Wednesday, January 22, 2014
The Curious Case of The Canyons
The KickStarter phenomenon is an interesting one. While I'm sure it does good work in getting artists to share their vision with the help of the donations, there's also the other side to it. That side is taken up by the film The Canyons, a film which introduced me to the KickStarter scheme, Bret Easton Ellis' Twitter feed and porn star James Deen. Oh, and then I actually saw the film.
Wow, that was pretty terrible.
Now I hear there's all sorts of sides to the story that equate to why this was a massive failure. The way Bret Easton Ellis would wax poetic about his screenplay adaptation back in its early days made it seem like the movie would be the next American Psycho, the next game-changing definition of our generation in the gritty noir setting of LA. Granted, the film didn't have talent like Christian Bale, Reese Witherspoon, Jared Leto etc to headline the film. Instead, we had Ellis' 'pet project' James Deen, and everyone's favourite tabloid superstar Lindsay Lohan.
Then the film came out, directed by Paul Schrader, who once wrote Taxi Driver. Apparently, Ellis wasn't too impressed. Steven Soderbergh offered to edit the film in a few days so it wouldn't lag so much. Schrader wasn't having any of that, and what we as an audience (albeit a small audience) got in the end was a movie of just over 90 minutes, that is the longest 90 minutes anyone ever spent after Only God Forgives: a soulless, particularly unthrilling, laughable, pandering attempt at an honest portrayal of our generation.
Oh, and did I also mention that this is also about the death of cinema? Well, apparently it is supposed to be.
I'm not sure whether this was Ellis' decision, or Schrader's decision. However, throughout the movie, our 'establishing shots' are of broken down, derelict cinemas. Serious props to the location scouts and the photographer who found them, because that would make one hell of a photography essay. But in The Canyons, a film which is about a jealous trust fund kid who has serious issues with the world, maybe not the right time to unveil those photos?
That's not to say that this film doesn't deal, in some way, with the film industry. Part of the plot centres around Christian (James Deen) - the jealous trust fund kid - helping his sister finance some random film that she's making. While he makes his own strange movies through his iPhone. I don't know - is that what Paul Schrader is trying to say? That film is dying because we can make films on our iPhones? That films can now be funded via the internet? And then one of the last scenes is in a video shop, of all places. I don't know, maybe if this film were studied in English classes, I'd be able to find some metaphoric meaning in all of this. Instead, we have a movie trying to be Hugo and Casino all at the same time. Alas, despite writing Taxi Driver, Paul Schrader is definitely not Martin Scorsese.

[Records from a data source]
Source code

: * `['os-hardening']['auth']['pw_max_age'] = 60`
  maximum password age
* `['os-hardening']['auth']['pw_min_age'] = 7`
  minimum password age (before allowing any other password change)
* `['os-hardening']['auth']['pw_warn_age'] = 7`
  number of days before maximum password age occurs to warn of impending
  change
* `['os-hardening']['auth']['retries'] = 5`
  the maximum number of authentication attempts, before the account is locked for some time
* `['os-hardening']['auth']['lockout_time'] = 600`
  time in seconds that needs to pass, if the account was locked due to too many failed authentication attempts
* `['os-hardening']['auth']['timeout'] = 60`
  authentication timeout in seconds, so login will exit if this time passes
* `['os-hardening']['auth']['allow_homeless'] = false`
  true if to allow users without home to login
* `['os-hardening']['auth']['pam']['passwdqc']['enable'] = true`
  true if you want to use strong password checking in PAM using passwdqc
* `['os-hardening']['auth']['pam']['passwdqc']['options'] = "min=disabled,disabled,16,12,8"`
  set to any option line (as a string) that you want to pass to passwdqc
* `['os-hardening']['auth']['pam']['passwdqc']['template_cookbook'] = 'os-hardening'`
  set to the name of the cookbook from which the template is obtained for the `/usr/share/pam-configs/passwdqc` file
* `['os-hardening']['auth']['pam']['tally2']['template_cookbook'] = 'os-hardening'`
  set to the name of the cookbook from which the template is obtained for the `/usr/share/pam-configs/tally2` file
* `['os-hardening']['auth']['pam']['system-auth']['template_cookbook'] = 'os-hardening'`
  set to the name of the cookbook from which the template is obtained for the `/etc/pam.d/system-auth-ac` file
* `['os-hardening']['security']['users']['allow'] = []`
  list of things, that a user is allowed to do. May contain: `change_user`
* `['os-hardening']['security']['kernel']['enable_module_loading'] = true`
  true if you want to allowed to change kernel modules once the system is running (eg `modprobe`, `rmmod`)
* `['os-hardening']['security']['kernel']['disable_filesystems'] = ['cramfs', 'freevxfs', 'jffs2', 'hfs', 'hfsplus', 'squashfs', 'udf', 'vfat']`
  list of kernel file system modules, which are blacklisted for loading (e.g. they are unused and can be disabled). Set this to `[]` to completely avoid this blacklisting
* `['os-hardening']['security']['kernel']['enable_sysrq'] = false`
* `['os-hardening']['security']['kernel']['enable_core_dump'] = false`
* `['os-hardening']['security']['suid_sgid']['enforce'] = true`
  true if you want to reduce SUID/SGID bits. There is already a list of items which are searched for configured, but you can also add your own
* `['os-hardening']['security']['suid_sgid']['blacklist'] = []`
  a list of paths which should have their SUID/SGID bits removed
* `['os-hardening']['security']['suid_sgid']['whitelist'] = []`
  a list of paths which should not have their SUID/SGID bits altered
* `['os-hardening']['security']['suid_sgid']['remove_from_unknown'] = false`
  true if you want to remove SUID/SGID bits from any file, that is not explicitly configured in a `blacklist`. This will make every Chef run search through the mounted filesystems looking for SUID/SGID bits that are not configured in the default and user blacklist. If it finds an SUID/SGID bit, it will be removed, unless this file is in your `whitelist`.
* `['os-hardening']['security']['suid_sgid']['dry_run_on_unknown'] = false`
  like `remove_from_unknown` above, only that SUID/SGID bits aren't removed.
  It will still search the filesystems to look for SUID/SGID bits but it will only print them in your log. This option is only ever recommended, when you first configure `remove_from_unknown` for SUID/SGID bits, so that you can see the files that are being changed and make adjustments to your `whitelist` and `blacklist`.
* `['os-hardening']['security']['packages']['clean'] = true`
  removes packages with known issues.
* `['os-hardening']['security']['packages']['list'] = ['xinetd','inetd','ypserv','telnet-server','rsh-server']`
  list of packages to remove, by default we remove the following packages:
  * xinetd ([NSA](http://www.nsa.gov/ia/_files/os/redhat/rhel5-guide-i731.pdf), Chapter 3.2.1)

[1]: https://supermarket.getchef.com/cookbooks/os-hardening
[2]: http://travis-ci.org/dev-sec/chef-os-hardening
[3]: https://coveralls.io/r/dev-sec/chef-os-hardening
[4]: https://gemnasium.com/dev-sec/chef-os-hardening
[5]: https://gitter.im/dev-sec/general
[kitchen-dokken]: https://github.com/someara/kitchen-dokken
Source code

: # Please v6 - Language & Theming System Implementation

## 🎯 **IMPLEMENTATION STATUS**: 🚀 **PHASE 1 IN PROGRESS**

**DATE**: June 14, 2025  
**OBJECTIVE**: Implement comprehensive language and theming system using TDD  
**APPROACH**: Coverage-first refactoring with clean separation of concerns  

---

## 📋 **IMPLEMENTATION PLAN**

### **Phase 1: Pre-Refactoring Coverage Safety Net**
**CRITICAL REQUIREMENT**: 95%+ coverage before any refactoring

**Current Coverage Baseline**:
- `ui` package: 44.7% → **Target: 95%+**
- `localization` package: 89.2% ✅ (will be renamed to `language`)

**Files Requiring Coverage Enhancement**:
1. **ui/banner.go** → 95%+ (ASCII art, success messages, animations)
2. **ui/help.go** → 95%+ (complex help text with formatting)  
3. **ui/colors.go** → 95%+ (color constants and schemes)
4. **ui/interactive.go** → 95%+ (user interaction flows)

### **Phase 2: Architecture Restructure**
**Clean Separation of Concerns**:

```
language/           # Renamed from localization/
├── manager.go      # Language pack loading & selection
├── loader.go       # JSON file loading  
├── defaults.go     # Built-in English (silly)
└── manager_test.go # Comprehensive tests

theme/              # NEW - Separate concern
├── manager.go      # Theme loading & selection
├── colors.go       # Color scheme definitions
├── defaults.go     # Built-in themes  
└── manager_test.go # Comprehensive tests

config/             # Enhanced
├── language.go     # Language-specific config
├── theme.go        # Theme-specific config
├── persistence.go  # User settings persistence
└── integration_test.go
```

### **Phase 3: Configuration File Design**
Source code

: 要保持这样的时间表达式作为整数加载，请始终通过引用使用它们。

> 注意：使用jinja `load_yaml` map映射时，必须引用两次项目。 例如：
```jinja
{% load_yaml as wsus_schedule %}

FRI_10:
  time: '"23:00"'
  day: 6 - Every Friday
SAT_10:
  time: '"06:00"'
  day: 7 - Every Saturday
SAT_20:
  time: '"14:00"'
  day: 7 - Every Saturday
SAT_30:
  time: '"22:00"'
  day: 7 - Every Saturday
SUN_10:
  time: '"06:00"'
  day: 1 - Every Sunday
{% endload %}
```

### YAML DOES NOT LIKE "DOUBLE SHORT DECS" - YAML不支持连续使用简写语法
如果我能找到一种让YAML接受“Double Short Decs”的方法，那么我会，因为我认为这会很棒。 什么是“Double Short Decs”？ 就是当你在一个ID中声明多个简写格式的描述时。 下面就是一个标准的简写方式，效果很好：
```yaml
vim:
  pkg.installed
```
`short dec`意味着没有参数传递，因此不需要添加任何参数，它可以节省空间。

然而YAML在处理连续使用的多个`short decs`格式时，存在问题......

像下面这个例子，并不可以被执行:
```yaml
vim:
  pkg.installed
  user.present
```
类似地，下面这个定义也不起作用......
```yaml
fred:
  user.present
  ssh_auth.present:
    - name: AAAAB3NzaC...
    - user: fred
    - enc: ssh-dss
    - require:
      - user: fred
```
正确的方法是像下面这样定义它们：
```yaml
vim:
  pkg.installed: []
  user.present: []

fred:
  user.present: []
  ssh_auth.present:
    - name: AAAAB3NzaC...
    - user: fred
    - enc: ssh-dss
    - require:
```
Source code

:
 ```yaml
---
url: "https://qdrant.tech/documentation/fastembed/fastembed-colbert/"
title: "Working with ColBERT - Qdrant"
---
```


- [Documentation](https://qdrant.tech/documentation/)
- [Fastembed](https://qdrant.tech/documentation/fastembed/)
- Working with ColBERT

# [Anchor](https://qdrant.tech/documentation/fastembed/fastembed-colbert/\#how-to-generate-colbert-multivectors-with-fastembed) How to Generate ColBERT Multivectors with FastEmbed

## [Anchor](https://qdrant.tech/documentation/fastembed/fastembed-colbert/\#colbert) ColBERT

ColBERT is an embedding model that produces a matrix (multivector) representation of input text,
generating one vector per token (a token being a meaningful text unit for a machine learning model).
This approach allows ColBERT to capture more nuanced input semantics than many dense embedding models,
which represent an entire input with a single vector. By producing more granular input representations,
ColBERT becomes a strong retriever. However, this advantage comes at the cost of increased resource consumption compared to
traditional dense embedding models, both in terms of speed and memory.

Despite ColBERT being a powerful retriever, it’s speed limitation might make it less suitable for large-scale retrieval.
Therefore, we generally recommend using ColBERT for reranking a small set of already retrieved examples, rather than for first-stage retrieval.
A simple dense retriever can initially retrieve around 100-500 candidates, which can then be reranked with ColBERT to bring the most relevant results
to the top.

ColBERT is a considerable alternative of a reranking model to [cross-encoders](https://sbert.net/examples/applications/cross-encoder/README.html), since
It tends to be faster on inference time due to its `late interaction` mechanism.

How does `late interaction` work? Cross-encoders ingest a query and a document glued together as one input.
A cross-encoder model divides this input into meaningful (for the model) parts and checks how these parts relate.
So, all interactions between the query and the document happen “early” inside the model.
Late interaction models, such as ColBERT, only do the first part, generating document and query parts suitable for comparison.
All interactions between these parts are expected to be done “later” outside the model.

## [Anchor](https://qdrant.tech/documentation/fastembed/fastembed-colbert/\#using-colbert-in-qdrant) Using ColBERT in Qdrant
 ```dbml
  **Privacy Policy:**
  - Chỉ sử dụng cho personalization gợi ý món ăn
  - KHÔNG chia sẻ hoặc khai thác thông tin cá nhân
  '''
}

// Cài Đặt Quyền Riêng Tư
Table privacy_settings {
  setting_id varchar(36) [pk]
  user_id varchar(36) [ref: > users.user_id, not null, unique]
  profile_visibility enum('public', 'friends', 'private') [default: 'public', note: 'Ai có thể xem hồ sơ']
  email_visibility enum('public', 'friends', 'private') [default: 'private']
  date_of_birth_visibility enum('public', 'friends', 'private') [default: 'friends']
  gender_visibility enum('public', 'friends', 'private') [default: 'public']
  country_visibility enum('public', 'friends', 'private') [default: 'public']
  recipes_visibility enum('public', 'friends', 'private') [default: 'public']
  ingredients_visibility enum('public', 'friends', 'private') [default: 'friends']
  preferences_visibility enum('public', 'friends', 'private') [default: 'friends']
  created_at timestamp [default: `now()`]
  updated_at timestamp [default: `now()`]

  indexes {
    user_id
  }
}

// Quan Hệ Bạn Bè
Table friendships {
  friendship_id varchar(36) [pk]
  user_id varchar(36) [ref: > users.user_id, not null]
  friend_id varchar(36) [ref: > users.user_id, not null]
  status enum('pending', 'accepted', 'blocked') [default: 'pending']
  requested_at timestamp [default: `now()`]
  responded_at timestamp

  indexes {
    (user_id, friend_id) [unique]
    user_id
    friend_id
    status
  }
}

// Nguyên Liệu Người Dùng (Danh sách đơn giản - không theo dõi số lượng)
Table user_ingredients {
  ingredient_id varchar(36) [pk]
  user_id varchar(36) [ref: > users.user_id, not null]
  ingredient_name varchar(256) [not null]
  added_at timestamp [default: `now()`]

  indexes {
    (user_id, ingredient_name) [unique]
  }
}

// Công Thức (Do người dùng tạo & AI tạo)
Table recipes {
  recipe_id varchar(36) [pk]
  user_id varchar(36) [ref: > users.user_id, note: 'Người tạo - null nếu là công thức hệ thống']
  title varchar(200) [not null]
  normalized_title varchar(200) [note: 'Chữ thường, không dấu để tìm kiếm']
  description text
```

WORK INSTRUCTIONS » Decide whether each statement agrees with the text about The Canyons above: (a) Paul Schrader directed the film; (b) Schrader accepted Steven Soderbergh's offer to edit the film; (c) the film's establishing shots show derelict cinemas. For each, answer yes or no and quote the words of the text that decide it.

ANSWER BOX »
(a) Yes: "directed by Paul Schrader, who once wrote Taxi Driver"
(b) No: "Schrader wasn't having any of that"
(c) Yes: "our 'establishing shots' are of broken down, derelict cinemas"